The call comes on the back of a UN AIDS report, which states that in spite of progress on the whole, key populations, especially in African countries, are not being reached by the global HIV and AIDS response.
“Ireland has always championed the cause of the HIV response internationally, and spent a significant portion of its development aid budget on HIV and AIDS responses. But a new government policy for international development, One World One Future, was launched in May of this year, in which it appears HIV is afforded less of a priority,” said Noreen Gumbo of Trócaire and chair of the Dóchas working group on HIV and AIDS.
Ms Gumbo cautioned that vulnerable populations are often impeded from accessing life-saving services.
“Just three children out of every 10 who need it are currently receiving HIV treatment. The worldwide phenomenon of gender based violence continues to make women especially vulnerable to HIV infection. We are calling on the Government keep its historic commitment to address HIV internationally and to maintain the issue of HIV in developing countries on its agenda.”
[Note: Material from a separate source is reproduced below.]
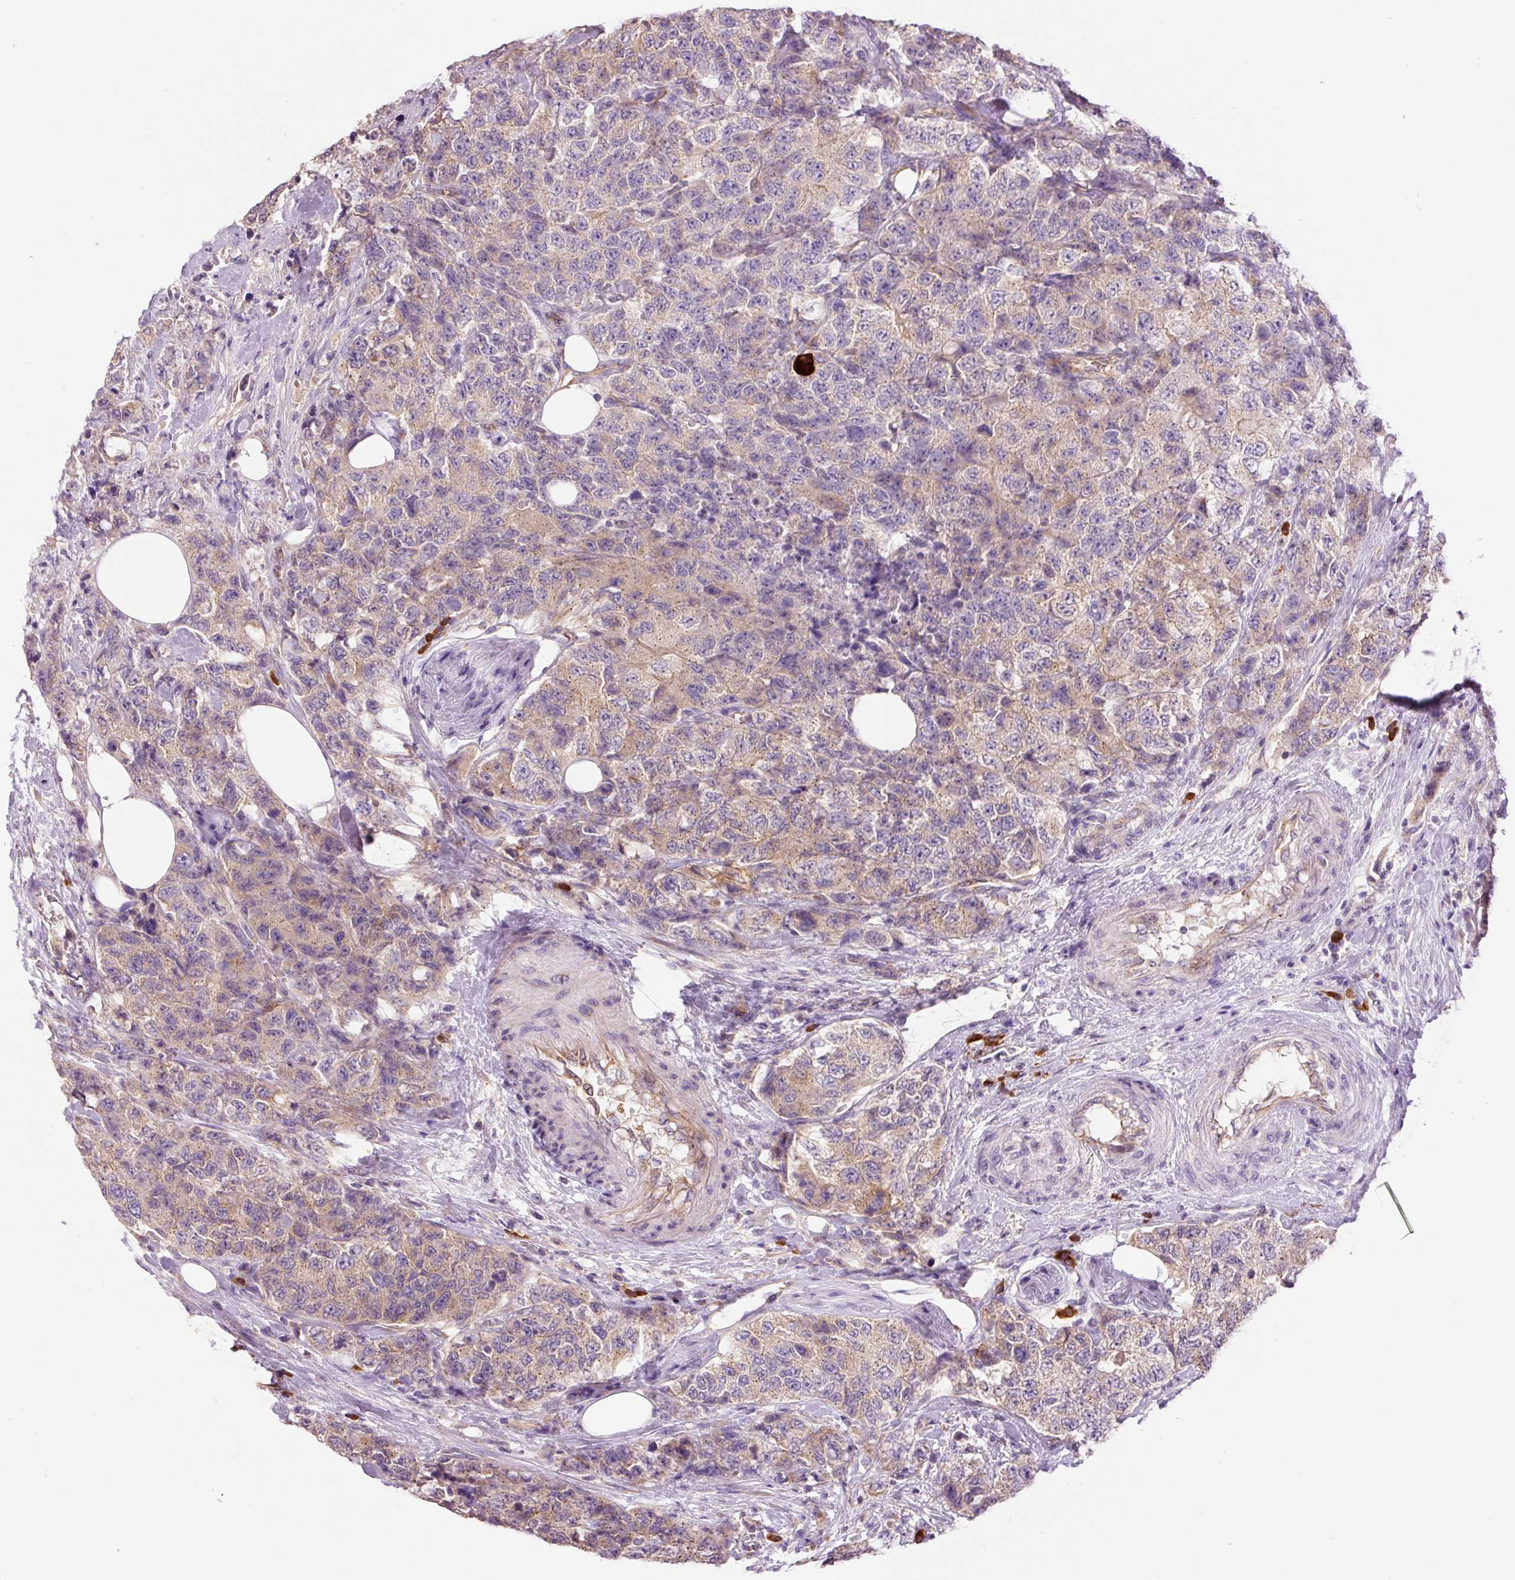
{"staining": {"intensity": "weak", "quantity": "25%-75%", "location": "cytoplasmic/membranous"}, "tissue": "urothelial cancer", "cell_type": "Tumor cells", "image_type": "cancer", "snomed": [{"axis": "morphology", "description": "Urothelial carcinoma, High grade"}, {"axis": "topography", "description": "Urinary bladder"}], "caption": "High-grade urothelial carcinoma stained for a protein (brown) shows weak cytoplasmic/membranous positive positivity in approximately 25%-75% of tumor cells.", "gene": "PNPLA5", "patient": {"sex": "female", "age": 78}}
Irish NGOs are calling on the Government to address HIV and AIDS adequately in the implementation plans, results frameworks and budgets associated with Ireland’s new international development policy, One World, One Future.
The Government is also being asked to commit to funding the Global Fund to Fight AIDS, tuberculosis and malaria, and deliver on this commitment at the replenishment conference in Washington on Tuesday next.
Irish aid agencies are confronted with the reality of HIV and AIDS daily in their work in low-and middle-income countries, and especially in sub Saharan Africa. Regardless of the nature of their intervention, HIV is often endemic, and it can undermine development and emergency response efforts.